My blog yesterday was so boring I fell asleep while proof reading it. So I am giving you a bonus blog to cover some exciting events locally - and not so locally.  
No Kangaroos in Austria? Well actually there are. Or there is at least one which has escaped from its prison. The Austrian Independent reports:
“Drivers have been alerted by traffic officials to be extra careful after a kangaroo was spotted more than 45 kilometres from its enclosure.
Managers of Styria’s Preding wildlife park said today (Thurs) "Sumsi" had escaped in mysterious circumstances earlier this week before farmers in Sebersdorf – almost 50 kilometres from the zoo – reported the animal grazing in a meadow.
The animal escaped before alerted firemen arrived at the scene to catch it. Preding wildlife park bosses, meanwhile, said they had no idea how the kangaroo had managed to dash away”. 
Fireman arrived at the scene? Catching Kangaroos is on the list of duties for firemen in Austria? I bet they never worried about training for that. Dash? Kangaroos don’t dash - they hop!  
Now I personally hate zoos because I don’t think any wild animal should be locked up (I would make an exception for Mark Latham) and I am not at all sure that Kangaroos like snow - but I will leave that rant for another day. 
On a happier note. Gérard Depardieu is visiting Austria and has displayed the customary loyalty that goes with being part of the filmic fraternity.
Speaking to Austrian magazine profil about the work of French director Leos Carax, the 61-year-old movie icon said: "Tell me Juliette Binoche’s secret. I wonder why she has been so acknowledged for so many years. She has nothing! Nothing at all!"
Depardieu further said about the actress who starred in "Chocolat" and "Caché": "She’s a nobody.

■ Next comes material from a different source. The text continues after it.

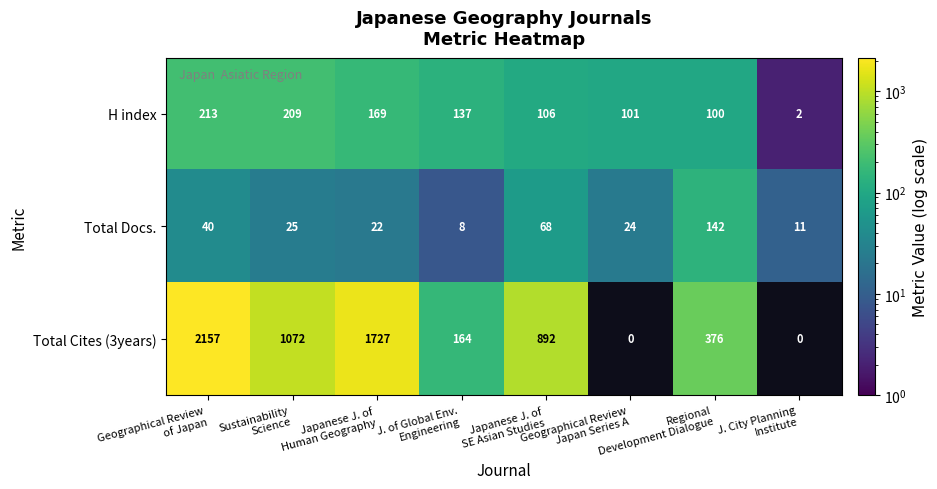

Which series has the widest spread of values?

Total Cites (3years)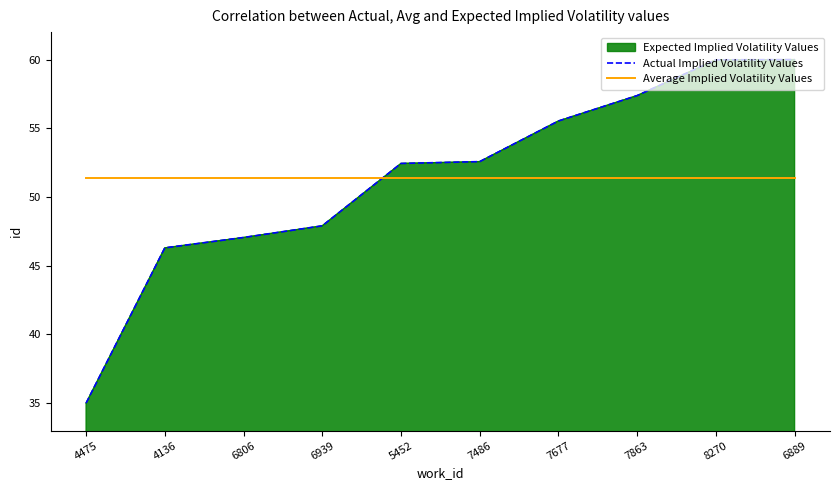

How many times do Actual Implied Volatility Values and Average Implied Volatility Values cross each other?

1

Isabelle Adjani is great (…) or Fanny Ardant: she’s great, extremely impressive. But Binoche? What did she ever have? (…) It took Carax six years to do his Binoche film – which was not even a film but just a piece of shit."
Mmmm.....nice one Gérard. I can’t wait to read Paris Match to see how Juliette and Carax riposte to this elegant and thoughtful deconstruction of their body of work. 
I am fascinated by the good work done by the Presidential Prayer Team as they carry President Obama along on their wings of love and prayer.  
It actually often looks like a website run by Fox as most of the prayers first of all refer to the massive cock ups allegedly perpetrated by the President - followed by pleas to forgive him and then head him in the right direction and away from Satan (who apparently inhabits the White House). These include prayers that he will turn away from Islam and embrace Christianity (and possibly be re-born in America).
Some people get a little bit off the track and I thought I would share a few snippets with you. 
Prayer 1 (Anonymous)
Our White House priorities are way messed up. LAst week I read that Secty of Defense was told to trim the Defense Budget by 10% and apparently our President thinks men and women in uniform are overpaid. Lord God I am a former soldier and so is my husband. EVery penny we get we deserve. Every benefit we get we deserve. Of course a man who has never served his country as a soldier or sailor , Airmen or MArine would not think so. I was appalled to hear they may drastically cut the military health care budget too. Retirees are already getting the shaft big time. WE have to get this stopped Lord. The military is supposed to be the nations main function and priority. Lord God intervene in this please. In JEsus Name. Amen.
(Hmmmm Anonymous - I’m guessing you read this in the New York Post?)
Prayer 2 (Anonymous)
Our President entertained Muslims or had a muslim prayer thing in White House yesterday I heard. We have the forces of darkness and evil in DC more than ever. I pray blinders come off the people who see no harm or danger in This. In Jesus Name amen.
(Oh Anonymous - perhaps you heard this on Fox?)
Prayer 3 (Bettie)
Thanks to God for the Presidential's Prayer Team. I believe God heard our prayers and put a stop to the oil flow.
(He had to Bettie - it was time for him to kick the living shit out of the Pakistanis and Chinese by giving them the biggest flood since Noah).